Eleven-year-old American bike company Victory entered the Australian market in January with a fivemodel range.
The Victory range includes two V-twin engine sizes (1634cc and 1730cc) and five models, ranging from $22,595 to $39,995.
I recently rode the Hammer S, which is a stripped-down muscle cruiser and one of the top sellers.
It’s an air-cooled competitor to Harley’s water-cooled V-Rod, and the comparisons are unavoidable.
They both look menacing with minimalist styling, a low-slung silhouette and fat rear tyres (250mm compared with V-Rod’s 240mm).
But it’s in the engine where these two bikes will be compared and even in their looks there is a difference.
The Victory engine looks clean and well designed with almost no plumbing in sight. The black pots have beautiful silver cooling flanges on the side. It’s almost a work of art.
Though both are big-bore twins, the Victory engine is less powerful but more torquey.
It’s a 1731cc air-cooled unit, compared with the Harley’s 1200cc water-cooled engine.
So it pulls harder off the line, whereas the V-Rod will rev out further and go harder at the top end.
Victory’s twin is perhaps hampered by the restricted pipes that are very quiet, though for the rider a rewarding induction noise sounds like a bear with a heavy chest cold.
A pleasant vibe from the engine is not enough to make the excellent mirrors vibrate. They remain crystal clear at all revs.
Both bikes handle better than most cruisers, but the Victory has better cornering clearance and sharper turn-in, thanks to the upside- down forks. However, it’s not exactly nimble with that fat rear tyre.
If you think Harleys have a clunky transmission, this one feels like the slasher on the back of the tractor has just been engaged.
It not only clunks hard on each gear change, but bites and lurches, requiring careful clutch work. Neutral is difficult to find, but I found no false neutrals.
Victory’s clutch is slightly heavier than the Harley’s, making driving in traffic hard work. It also churns out a fair amount of heat from the right side of the engine.
Pillions are really second-class citizens and have only a small perch. The Victory comes with a plug-in seat cowl.
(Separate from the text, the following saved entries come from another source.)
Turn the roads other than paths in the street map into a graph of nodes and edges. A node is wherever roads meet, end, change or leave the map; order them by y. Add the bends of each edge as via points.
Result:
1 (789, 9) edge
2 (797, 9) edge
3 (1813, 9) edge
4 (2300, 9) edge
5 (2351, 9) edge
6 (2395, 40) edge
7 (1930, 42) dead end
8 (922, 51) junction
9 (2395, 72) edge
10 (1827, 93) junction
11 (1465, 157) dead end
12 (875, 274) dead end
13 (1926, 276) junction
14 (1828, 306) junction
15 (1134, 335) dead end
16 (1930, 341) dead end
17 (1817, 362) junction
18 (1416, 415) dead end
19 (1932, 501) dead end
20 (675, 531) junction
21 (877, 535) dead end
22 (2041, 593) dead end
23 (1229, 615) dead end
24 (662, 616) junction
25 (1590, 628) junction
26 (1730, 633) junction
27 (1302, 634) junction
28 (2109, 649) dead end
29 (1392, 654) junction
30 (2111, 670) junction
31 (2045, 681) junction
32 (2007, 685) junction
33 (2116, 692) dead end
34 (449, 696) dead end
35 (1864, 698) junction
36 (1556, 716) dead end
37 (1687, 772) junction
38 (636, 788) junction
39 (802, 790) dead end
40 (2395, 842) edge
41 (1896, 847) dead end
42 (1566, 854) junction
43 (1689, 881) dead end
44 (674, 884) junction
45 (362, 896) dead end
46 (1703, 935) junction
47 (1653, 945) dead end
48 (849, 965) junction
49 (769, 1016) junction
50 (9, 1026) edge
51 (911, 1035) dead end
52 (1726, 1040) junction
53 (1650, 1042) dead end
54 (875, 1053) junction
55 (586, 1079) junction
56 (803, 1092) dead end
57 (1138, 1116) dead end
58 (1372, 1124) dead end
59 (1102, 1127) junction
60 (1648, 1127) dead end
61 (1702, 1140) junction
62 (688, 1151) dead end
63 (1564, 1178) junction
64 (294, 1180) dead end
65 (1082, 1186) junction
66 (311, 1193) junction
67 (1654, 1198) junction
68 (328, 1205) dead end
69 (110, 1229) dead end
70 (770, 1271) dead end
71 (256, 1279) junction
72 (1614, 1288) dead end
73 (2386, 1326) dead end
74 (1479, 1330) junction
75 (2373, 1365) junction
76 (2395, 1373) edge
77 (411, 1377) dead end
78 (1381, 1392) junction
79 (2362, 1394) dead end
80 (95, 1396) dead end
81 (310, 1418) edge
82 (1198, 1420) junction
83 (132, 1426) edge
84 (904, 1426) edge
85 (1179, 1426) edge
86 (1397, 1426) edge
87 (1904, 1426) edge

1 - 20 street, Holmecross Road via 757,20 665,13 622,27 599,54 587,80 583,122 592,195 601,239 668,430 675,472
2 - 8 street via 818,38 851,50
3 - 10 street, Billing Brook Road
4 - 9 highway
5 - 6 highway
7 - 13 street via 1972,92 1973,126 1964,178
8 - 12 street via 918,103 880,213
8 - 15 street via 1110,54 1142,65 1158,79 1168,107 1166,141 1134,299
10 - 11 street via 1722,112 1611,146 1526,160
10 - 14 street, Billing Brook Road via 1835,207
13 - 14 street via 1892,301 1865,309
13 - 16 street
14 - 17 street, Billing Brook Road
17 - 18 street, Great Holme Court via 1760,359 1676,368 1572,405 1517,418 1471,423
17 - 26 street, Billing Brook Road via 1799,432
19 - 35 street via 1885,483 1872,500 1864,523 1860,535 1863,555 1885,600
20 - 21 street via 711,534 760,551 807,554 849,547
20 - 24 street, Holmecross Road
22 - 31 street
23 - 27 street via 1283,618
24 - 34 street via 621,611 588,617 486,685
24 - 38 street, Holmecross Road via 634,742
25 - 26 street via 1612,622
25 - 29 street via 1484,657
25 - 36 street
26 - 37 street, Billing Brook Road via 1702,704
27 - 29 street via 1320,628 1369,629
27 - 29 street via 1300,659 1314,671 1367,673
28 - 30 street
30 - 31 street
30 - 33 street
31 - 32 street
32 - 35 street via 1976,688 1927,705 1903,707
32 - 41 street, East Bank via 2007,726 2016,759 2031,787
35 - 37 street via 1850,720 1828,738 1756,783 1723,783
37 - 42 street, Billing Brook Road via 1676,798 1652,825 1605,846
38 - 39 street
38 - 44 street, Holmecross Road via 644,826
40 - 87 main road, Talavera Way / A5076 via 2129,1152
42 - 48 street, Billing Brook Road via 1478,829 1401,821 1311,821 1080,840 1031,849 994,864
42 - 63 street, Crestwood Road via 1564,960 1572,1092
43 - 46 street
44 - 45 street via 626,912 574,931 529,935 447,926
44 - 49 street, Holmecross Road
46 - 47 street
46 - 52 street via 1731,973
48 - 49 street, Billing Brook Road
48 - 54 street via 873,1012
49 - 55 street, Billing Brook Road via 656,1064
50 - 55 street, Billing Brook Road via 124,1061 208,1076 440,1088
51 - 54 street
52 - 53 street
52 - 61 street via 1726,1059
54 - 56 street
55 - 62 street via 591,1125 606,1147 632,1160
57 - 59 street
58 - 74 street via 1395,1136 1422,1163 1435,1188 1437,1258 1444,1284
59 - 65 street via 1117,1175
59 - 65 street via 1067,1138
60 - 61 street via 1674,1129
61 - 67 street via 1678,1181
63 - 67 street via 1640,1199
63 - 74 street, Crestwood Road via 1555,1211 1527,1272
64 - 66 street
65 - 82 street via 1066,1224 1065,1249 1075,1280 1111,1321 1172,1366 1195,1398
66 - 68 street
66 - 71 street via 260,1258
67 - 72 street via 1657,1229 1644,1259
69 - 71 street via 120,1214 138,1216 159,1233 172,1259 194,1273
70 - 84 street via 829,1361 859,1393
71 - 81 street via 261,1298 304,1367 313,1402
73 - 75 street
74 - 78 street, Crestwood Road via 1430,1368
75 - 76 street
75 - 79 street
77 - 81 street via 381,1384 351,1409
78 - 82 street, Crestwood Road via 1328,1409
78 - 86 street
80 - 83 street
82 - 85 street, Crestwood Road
Underneath is a small strap for pillions to hold on.
Harvey says most Hammers leave the showroom decked out with accessories such as a windscreen, touring seats and luggage.
‘‘The wife needs or wants to come along and they often sign the cheque,’’ he says. ‘‘If you turn up with a small passenger seat it might not get past the finance department. About 40 per cent go out with a touring seat.’’
The rider’s seat is quite hard, yet I found it more comfortable than the slightly more cushy Harley seat.
I could easily spend much longer in the saddle than the 17-litre tank will allow.